PIM Sparse Mode

In the previous lesson, you saw how IGMP gives hosts a way to tell their router which multicast groups they want.
One key question remains: how does that router actually get the stream from the source?

What IGMP Already Solved

Thanks to IGMP, your router maintains a list of active group memberships per interface.
It knows exactly which hosts want to receive which groups.

Figure 1 – IGMP: R1 knows its receivers for group 239.1.1.1

In this example, PC1 and PC4 sent IGMP Membership Reports for group 239.1.1.1.
R1 knows exactly which interfaces have interested receivers.

But knowing you have receivers is only half the problem.

The Missing Piece

Your last-hop router still has no way to pull the multicast stream from the source through the network.
IGMP does not extend beyond that single hop.

Between your last-hop router and the source, there may be several routers.
None of them know that receivers exist, and none of them are forwarding the stream.

Figure 2 – R1 does not know how to reach the source

This is the gap that PIM (Protocol Independent Multicast) fills.
PIM is the multicast routing protocol that operates between routers to build distribution trees from source to receivers.

A distribution tree is the path that multicast traffic follows through the network.
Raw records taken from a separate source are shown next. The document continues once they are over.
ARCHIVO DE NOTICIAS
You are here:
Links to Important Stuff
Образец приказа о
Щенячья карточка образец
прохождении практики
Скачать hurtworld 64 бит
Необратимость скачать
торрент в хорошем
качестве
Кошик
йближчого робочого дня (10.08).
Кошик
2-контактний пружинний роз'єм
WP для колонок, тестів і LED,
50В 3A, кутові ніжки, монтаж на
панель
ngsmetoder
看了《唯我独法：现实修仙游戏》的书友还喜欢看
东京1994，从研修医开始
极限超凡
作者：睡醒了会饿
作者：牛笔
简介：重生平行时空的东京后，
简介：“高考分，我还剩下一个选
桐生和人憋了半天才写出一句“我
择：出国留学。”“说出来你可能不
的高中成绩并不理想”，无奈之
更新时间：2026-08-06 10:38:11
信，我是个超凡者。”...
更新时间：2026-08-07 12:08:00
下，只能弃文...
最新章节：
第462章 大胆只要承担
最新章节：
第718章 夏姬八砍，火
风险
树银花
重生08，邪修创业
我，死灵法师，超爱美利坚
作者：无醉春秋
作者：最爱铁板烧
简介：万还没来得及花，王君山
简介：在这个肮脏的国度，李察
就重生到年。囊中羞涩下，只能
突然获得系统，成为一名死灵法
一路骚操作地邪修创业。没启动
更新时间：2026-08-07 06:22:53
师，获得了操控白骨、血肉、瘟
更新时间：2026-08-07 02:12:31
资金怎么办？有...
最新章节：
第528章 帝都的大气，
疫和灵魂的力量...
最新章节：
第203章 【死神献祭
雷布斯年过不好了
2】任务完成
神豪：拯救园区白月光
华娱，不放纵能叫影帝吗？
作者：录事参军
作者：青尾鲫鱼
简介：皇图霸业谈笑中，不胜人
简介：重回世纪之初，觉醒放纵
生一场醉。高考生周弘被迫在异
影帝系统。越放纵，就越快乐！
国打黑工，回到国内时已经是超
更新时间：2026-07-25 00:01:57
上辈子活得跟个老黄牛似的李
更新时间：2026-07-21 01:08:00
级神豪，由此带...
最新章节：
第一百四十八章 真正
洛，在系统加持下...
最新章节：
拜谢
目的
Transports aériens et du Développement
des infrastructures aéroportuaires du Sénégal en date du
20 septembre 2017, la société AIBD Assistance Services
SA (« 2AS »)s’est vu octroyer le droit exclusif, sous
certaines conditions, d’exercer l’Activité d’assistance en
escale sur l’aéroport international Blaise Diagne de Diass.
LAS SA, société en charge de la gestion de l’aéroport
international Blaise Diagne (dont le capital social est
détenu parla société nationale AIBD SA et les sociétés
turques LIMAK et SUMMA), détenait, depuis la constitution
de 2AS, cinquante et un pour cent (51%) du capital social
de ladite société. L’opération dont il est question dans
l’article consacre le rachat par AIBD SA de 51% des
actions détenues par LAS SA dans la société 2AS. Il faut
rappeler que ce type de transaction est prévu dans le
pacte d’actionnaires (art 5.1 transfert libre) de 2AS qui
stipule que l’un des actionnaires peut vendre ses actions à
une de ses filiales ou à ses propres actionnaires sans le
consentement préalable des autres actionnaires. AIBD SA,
PIM does not maintain its own routing table.
Instead, it relies on your existing unicast routing protocol (OSPF, EIGRP, or BGP) to determine the best path toward the source.

This is why it is called "Protocol Independent": PIM works with any unicast routing protocol.
If you switch from OSPF to EIGRP tomorrow, PIM keeps working without any change.

Now that you understand the gap PIM fills, let's focus on how it works.
From this point on, we will simplify the topology to a single receiver (PC1) so you can focus on the PIM mechanism without distraction.

The principle is the same for all receivers.

PIM Neighbor Discovery

Before any multicast tree can be built, PIM routers must discover each other.

Every PIM-enabled interface sends PIM Hello messages to the multicast address 224.0.0.13 (all PIM routers).
Hellos are sent every 30 seconds by default.

Figure 3 – PIM routers discover each other using PIM Hellos

Through these Hellos, each router learns its PIM neighbors and maintains a neighbor table.
R4 is the first-hop router (closest to the source) and R1 is the last-hop router (closest to the receivers).

This neighbor relationship is the foundation for all PIM signaling.

The Sparse Mode Approach

PIM has several modes of operation. The most widely deployed is PIM Sparse Mode (PIM-SM), defined in RFC 7761.

In Sparse Mode, no router receives multicast traffic unless it explicitly requests it.
This is an opt-in model. By default, multicast traffic flows nowhere.

This raises a new question. When a receiver joins a group, its last-hop router needs to request the stream.
But where does it send that request? The last-hop router does not know who the source is or where it is located.

The Rendezvous Point

PIM Sparse Mode solves this with the Rendezvous Point (RP).
The RP is a router known to all PIM routers in the network.

It serves as a meeting point: receivers join toward the RP, and sources register with the RP.